08.

462 86 1
                                    

Vano segera masuk menuju dapur, di sana adiknya sudah berdiri tampak menyiapkan rebusan air di atas kompor. Ia memberi tiga bungkus mie kepada adiknya kemudian meletakan sisanya di rak. Ia tersenyum menatap adiknya yang juga ikut menatap kehadirannya.

"Wah kok cepet belinya? Biasanya kan leelt?"

"Eh gak mau ya kakaKnya pulang cepat?" Goda Vano.

"Kakak belinya di swalayan deket Jalan Patimura? Masih bukak ya jam segini?"

" iya, tapi suasanya lumayan sepi sih, jadi cepet sampe rumahnya."

Vela mangut-mangut mendapt respon dari sang kakak, kini air rebusan untuk mienya sudah mendidih siap untuk di masukan mie.

"Kak Van bantu ya?"

"Iya kak , makasi."

Setelah beberapa menit berkutat dengan alat masakannya, akhirnya mereka selesai menyajikan mie goreng tersebut dan dihidangkan dalam satu mangkuk besar.

"Sekarang kakak jemput mama ya, biar Vela yang bawa mienya ke ryang tengah nanti kita makan sama-sama ya?"

"Oke siap."

Dengan wajah berbinar vela meletakan mangkok berisi mie tersebut di atas meja kaca di ruang tengah, ia juga menyiapkan tiga gelas air putih.

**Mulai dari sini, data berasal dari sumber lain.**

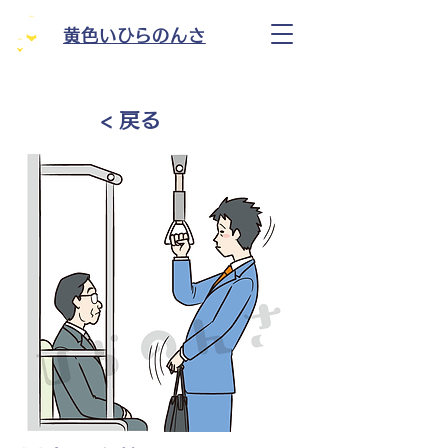
黄色いひらのんさ
< 戻る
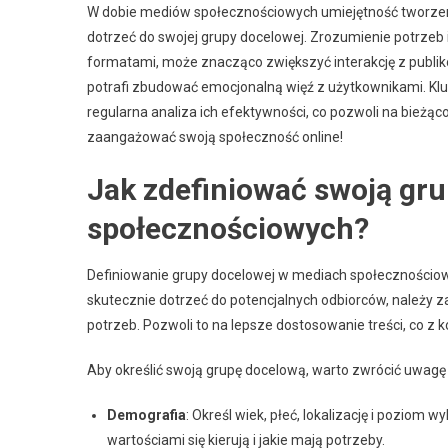
W dobie mediów społecznościowych umiejętność tworzenia
dotrzeć do swojej grupy docelowej. Zrozumienie potrze
formatami, może znacząco zwiększyć interakcję z publiko
potrafi zbudować emocjonalną więź z użytkownikami. Klucz
regularna analiza ich efektywności, co pozwoli na bieżąc
zaangażować swoją społeczność online!
Jak zdefiniować swoją gr
społecznościowych?
Definiowanie grupy docelowej w mediach społecznościowy
skutecznie dotrzeć do potencjalnych odbiorców, należy 
potrzeb. Pozwoli to na lepsze dostosowanie treści, co z
Aby określić swoją grupę docelową, warto zwrócić uwagę
Demografia
: Określ wiek, płeć, lokalizację i poziom
wartościami się kierują i jakie mają potrzeby.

Sembari menunggu sang mama dan kakaknya, dirinya duduk bersila di lantai yang beralaskan karpet plastik.

Vela memandang getir tiga gelas tersebut, jika dulu mereka bisa makan enak lengkap bersama ayahnya, kini keadaan sangat berbeda. Dimana kini hanya ada tiga gelas air dan makanan seadanya.

"Mama udah laper nih," celetuk Winda muncul dari balik pintu kayu itu, "Vela masa kapa itu?"

Vela tersenyum hangat melihat mamanya, "Mie ma."

Winda tersenyum, tapi kegetiran itu tampak jelas di matanya, jika dulu ia selalu mengingatkan anaknya agar tidak memakan makanan instant terus-menerus, tapi kini keadaan sudah berbeda karena takdir mereka.

"Mama mikirin apa? Ayo makan, mie buatan Vela pasti enak banget," kata Vano.

"Iya mah ayo, mienya jangan di liatin aja nanti minder."

Winda terkekeh, lamunan dan pikirannya lenyap sudah karena tingkah Vela. Dengan hati-hati Vano mendorong kursi roda itu mendekat kea rah meja, ia mengambilkan sebuah piring kaca untuk mamanya, meletakan mie disana dan memberinya pada mamanya.

Vano duduk berdampingan dengan adiknya, "yuk makan."

Vela mengangguk kencang, sedari tadi ia sangat lapar pasti akanya juga merasakan hal yang sama terlebih mamanya. Jarang-jarang mereka makan malam seperti ini. Walau mienya di bagi menjadi tiga bagian, mereka cukup merasa bersyukur karena masih bisa makan makanan sederhana yang enak di malam mini.